╔══
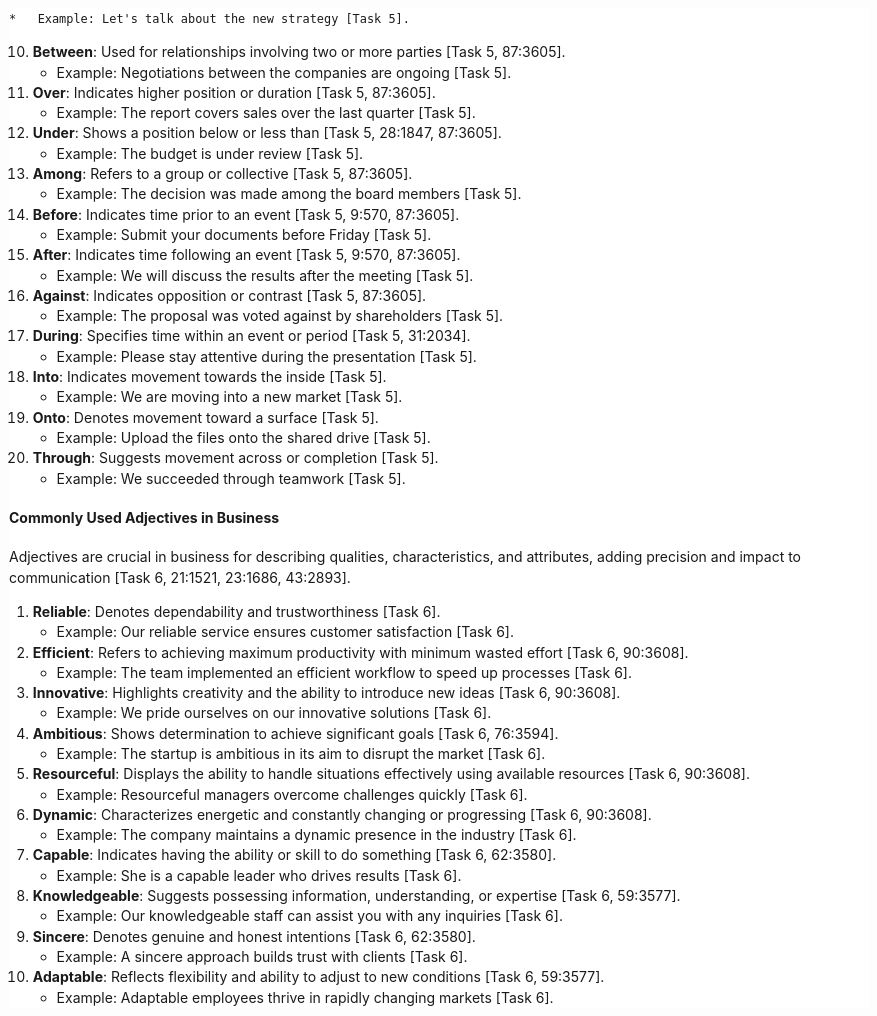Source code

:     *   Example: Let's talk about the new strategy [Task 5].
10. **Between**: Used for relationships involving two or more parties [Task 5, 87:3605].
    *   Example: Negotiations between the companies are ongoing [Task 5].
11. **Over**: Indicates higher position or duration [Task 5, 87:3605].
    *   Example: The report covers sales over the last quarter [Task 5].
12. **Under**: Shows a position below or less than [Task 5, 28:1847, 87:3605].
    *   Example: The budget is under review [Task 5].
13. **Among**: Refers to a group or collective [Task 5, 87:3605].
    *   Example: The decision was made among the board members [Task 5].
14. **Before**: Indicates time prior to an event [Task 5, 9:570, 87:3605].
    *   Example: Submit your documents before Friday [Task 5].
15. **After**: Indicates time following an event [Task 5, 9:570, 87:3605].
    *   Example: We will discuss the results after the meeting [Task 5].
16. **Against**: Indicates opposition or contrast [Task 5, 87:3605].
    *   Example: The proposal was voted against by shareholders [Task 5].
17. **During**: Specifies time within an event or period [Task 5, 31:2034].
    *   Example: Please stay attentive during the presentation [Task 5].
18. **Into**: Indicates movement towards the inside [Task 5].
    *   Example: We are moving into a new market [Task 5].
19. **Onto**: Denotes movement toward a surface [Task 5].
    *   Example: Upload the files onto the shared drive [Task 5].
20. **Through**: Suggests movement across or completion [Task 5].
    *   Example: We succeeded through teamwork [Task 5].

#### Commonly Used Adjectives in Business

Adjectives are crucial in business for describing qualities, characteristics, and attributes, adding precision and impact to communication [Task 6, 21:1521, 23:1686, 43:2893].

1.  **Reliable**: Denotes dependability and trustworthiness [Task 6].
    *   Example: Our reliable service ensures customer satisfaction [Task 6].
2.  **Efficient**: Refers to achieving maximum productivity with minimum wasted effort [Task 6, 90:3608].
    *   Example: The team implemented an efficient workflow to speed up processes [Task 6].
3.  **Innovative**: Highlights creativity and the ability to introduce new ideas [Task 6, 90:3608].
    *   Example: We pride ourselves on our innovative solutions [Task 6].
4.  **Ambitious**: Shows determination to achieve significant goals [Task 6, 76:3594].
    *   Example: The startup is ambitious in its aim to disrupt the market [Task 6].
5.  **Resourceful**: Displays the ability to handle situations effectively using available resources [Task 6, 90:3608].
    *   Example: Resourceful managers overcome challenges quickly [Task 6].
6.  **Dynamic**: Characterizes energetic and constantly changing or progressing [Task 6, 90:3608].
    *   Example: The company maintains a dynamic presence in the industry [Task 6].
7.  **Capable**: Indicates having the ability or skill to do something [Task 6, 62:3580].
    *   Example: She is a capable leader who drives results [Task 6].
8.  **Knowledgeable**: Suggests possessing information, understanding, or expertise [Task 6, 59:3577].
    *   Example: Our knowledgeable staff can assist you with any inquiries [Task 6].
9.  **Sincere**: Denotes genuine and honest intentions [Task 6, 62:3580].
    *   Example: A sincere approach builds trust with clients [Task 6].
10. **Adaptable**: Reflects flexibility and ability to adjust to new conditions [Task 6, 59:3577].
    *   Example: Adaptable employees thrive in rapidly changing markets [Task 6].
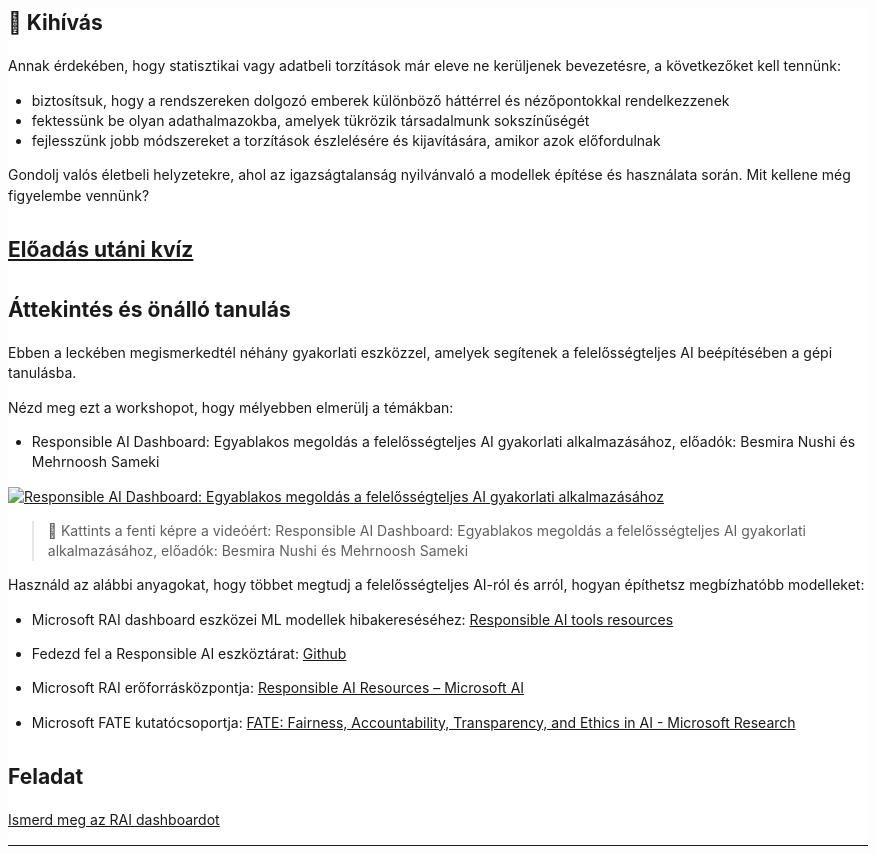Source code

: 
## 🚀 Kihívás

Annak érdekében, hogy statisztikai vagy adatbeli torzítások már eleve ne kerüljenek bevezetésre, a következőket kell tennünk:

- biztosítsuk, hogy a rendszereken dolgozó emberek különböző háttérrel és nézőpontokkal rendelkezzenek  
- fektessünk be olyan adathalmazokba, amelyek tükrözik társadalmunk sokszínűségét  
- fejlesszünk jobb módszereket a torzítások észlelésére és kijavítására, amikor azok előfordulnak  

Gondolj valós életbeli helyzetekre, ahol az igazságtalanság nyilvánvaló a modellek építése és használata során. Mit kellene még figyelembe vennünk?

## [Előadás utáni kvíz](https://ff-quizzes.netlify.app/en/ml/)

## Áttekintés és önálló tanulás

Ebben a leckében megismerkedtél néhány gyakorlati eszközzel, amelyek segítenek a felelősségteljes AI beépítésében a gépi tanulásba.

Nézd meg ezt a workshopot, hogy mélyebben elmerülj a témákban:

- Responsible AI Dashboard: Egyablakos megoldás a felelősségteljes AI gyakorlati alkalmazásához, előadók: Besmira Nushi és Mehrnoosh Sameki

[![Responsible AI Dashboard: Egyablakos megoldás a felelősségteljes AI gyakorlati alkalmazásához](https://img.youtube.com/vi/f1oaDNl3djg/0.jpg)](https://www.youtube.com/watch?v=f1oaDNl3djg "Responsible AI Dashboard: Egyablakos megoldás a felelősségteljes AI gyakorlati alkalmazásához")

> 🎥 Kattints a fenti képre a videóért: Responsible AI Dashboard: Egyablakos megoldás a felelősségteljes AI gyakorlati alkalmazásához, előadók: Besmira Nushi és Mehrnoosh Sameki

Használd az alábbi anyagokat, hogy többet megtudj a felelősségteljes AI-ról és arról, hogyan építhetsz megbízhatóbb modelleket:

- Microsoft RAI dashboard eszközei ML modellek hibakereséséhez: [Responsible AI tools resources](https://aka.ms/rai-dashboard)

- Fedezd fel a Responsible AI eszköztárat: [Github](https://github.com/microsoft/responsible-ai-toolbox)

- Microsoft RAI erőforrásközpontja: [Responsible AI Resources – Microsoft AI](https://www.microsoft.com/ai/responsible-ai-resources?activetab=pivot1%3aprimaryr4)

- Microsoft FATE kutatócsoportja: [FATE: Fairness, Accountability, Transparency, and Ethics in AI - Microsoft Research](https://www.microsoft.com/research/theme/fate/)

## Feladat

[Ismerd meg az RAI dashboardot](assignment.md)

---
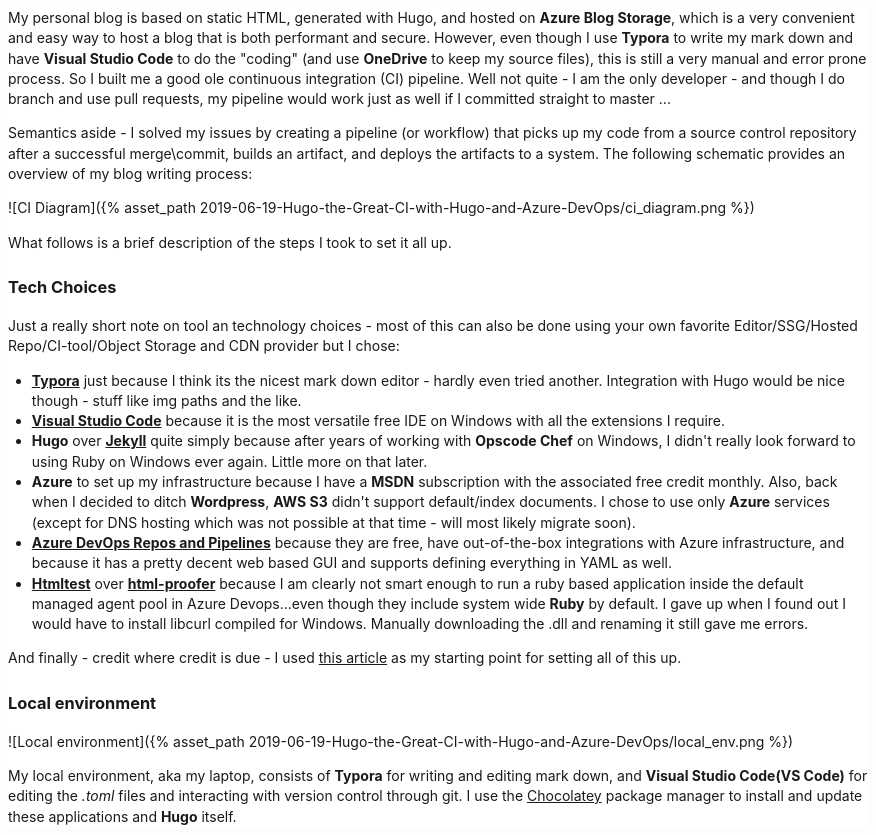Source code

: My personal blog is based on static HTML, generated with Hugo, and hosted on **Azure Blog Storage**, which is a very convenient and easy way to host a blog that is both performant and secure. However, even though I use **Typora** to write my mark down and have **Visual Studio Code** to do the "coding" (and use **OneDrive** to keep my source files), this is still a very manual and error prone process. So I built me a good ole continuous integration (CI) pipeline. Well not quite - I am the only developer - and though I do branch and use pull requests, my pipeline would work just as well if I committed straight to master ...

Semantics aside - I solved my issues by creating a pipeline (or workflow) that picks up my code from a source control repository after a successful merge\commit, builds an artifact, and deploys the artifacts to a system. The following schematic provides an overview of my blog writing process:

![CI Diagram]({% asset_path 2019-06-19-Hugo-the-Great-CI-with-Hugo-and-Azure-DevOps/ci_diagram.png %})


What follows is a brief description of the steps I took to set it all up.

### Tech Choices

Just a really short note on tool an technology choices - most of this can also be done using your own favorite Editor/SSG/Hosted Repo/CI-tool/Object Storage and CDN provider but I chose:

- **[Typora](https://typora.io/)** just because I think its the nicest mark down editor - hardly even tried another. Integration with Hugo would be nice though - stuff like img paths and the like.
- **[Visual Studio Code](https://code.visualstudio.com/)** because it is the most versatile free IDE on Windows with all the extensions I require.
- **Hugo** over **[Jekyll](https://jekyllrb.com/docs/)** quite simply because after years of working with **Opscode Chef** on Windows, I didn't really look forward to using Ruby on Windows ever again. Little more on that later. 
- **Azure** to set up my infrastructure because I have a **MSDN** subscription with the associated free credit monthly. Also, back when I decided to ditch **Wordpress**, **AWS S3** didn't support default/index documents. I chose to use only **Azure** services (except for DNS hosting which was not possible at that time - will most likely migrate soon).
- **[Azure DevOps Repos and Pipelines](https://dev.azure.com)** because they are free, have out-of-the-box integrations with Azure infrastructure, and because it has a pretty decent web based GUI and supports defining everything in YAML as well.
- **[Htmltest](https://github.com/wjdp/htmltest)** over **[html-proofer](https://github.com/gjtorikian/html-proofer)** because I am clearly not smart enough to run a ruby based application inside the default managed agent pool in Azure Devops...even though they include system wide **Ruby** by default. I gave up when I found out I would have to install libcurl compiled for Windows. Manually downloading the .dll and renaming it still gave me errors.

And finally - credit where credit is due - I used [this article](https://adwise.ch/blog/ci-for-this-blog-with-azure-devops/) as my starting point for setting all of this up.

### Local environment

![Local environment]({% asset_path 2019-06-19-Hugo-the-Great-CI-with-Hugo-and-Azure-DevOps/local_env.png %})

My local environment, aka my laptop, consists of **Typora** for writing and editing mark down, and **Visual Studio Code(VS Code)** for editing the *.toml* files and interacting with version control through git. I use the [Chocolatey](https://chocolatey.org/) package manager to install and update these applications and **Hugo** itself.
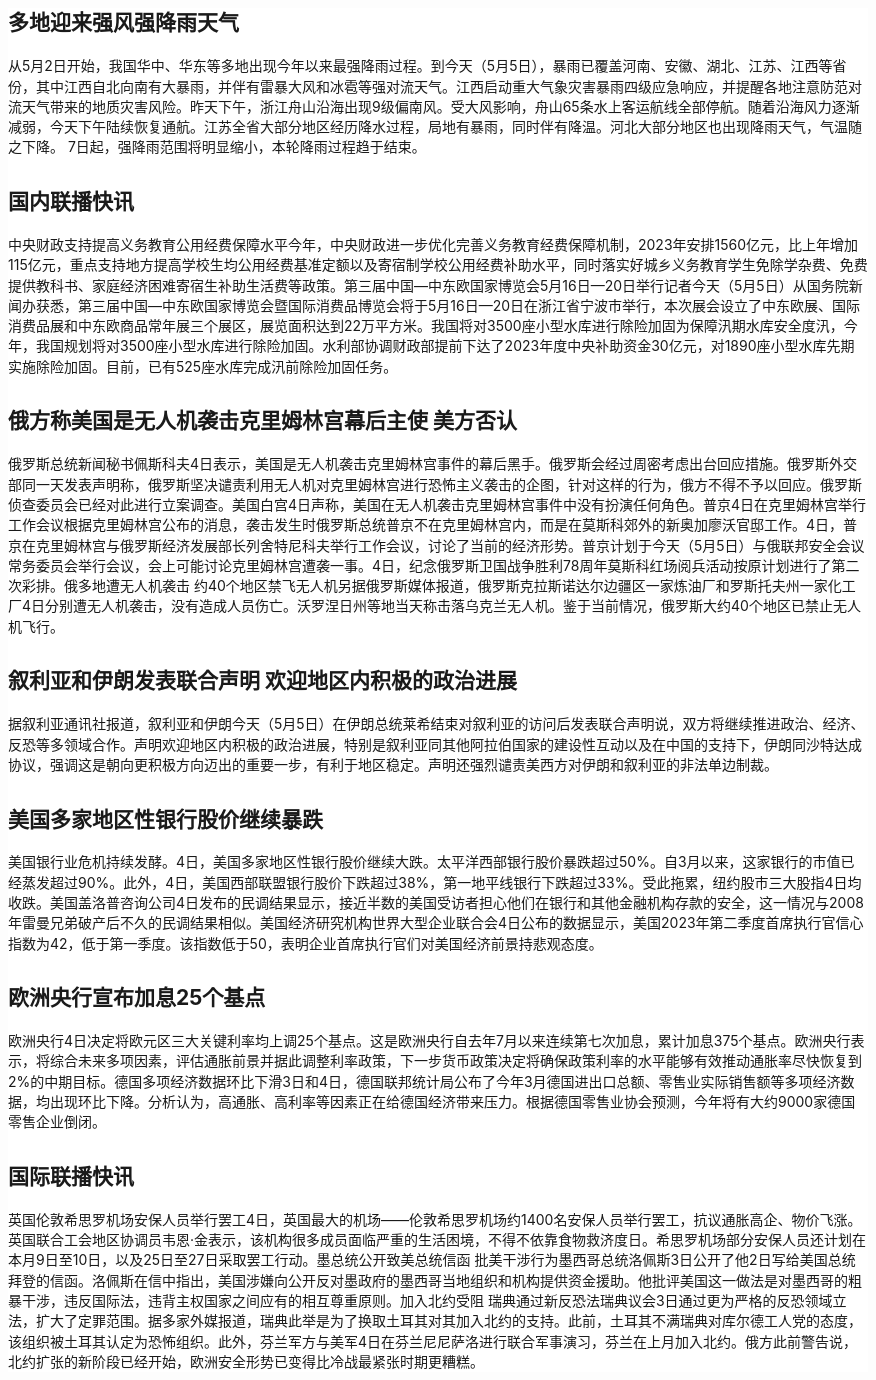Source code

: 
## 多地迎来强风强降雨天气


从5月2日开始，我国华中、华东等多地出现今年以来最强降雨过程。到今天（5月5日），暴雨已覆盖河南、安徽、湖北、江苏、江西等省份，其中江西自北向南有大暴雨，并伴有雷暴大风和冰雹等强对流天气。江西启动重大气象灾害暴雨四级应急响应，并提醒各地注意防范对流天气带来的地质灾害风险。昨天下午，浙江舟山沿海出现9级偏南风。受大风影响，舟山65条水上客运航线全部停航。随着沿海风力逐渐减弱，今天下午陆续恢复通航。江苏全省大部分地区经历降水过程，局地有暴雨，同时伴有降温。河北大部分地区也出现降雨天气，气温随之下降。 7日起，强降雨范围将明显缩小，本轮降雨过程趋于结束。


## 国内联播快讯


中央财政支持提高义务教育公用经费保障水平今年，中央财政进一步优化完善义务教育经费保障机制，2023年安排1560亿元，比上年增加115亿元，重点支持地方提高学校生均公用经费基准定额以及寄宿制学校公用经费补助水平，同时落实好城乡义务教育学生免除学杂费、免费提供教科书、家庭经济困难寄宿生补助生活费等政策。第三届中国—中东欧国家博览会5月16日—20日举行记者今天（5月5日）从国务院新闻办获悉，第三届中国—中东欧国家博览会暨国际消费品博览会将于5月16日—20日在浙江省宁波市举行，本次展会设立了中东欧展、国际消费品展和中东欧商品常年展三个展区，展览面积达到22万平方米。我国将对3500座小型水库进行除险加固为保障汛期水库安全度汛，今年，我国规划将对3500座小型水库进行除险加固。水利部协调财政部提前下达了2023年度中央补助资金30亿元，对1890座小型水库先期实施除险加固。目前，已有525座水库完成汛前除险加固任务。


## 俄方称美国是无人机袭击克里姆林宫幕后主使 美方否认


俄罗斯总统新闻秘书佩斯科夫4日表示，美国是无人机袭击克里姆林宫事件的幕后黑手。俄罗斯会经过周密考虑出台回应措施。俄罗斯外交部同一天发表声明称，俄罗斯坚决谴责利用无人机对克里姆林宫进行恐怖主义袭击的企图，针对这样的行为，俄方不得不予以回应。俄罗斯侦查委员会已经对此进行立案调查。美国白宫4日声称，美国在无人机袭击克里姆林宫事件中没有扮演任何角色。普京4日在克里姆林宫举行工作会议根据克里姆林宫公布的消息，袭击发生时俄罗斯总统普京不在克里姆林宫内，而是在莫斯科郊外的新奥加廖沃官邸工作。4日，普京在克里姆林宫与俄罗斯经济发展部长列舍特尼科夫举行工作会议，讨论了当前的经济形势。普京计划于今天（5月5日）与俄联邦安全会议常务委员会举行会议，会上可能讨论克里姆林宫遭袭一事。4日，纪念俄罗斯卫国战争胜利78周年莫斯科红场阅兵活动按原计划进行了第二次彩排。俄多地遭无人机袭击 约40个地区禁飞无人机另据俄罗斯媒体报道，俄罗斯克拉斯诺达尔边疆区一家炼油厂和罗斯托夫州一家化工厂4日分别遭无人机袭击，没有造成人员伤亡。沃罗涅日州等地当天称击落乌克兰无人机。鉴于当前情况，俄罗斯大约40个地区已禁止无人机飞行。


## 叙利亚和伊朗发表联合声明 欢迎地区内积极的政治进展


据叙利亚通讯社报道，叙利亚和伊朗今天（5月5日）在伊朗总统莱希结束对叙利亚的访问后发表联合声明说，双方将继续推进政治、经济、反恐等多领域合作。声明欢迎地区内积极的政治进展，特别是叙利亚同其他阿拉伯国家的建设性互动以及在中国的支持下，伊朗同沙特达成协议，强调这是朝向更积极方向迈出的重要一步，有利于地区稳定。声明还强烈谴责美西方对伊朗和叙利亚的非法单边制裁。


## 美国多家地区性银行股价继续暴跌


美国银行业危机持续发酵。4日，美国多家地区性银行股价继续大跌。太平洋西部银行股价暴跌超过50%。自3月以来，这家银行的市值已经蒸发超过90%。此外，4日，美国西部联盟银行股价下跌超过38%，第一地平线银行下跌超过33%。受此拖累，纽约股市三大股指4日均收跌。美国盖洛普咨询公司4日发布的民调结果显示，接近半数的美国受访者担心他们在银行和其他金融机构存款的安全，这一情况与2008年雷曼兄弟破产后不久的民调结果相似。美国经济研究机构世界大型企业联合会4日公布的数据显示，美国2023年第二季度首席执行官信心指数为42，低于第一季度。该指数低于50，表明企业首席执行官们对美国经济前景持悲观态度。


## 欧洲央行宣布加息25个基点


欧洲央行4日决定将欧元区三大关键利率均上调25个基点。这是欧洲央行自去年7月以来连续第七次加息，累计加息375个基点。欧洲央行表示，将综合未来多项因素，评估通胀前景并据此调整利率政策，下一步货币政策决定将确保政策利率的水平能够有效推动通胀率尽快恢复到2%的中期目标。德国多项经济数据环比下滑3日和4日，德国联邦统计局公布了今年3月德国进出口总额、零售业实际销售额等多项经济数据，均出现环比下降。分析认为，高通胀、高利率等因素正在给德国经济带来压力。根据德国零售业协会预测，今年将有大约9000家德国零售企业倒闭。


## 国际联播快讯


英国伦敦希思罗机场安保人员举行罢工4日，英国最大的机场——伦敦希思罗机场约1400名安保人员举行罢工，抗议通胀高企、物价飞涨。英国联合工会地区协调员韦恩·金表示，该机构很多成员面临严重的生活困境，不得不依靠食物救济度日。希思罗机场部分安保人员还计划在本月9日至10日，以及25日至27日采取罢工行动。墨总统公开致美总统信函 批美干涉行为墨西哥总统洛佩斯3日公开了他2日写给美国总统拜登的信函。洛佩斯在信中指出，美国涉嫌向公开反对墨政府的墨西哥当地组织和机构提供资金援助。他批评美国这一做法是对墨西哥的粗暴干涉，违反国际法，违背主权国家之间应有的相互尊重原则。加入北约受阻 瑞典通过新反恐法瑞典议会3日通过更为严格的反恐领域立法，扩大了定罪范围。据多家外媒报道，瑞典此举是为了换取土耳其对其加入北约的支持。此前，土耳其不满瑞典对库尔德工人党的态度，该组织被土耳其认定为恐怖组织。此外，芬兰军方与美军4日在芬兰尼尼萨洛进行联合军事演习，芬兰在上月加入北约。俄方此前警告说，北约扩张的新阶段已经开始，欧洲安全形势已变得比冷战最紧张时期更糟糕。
╚══
Copy every line of the records above that contains "control".

Semantics aside - I solved my issues by creating a pipeline (or workflow) that picks up my code from a source control repository after a successful merge\commit, builds an artifact, and deploys the artifacts to a system. The following schematic provides an overview of my blog writing process:
My local environment, aka my laptop, consists of **Typora** for writing and editing mark down, and **Visual Studio Code(VS Code)** for editing the *.toml* files and interacting with version control through git. I use the [Chocolatey](https://chocolatey.org/) package manager to install and update these applications and **Hugo** itself.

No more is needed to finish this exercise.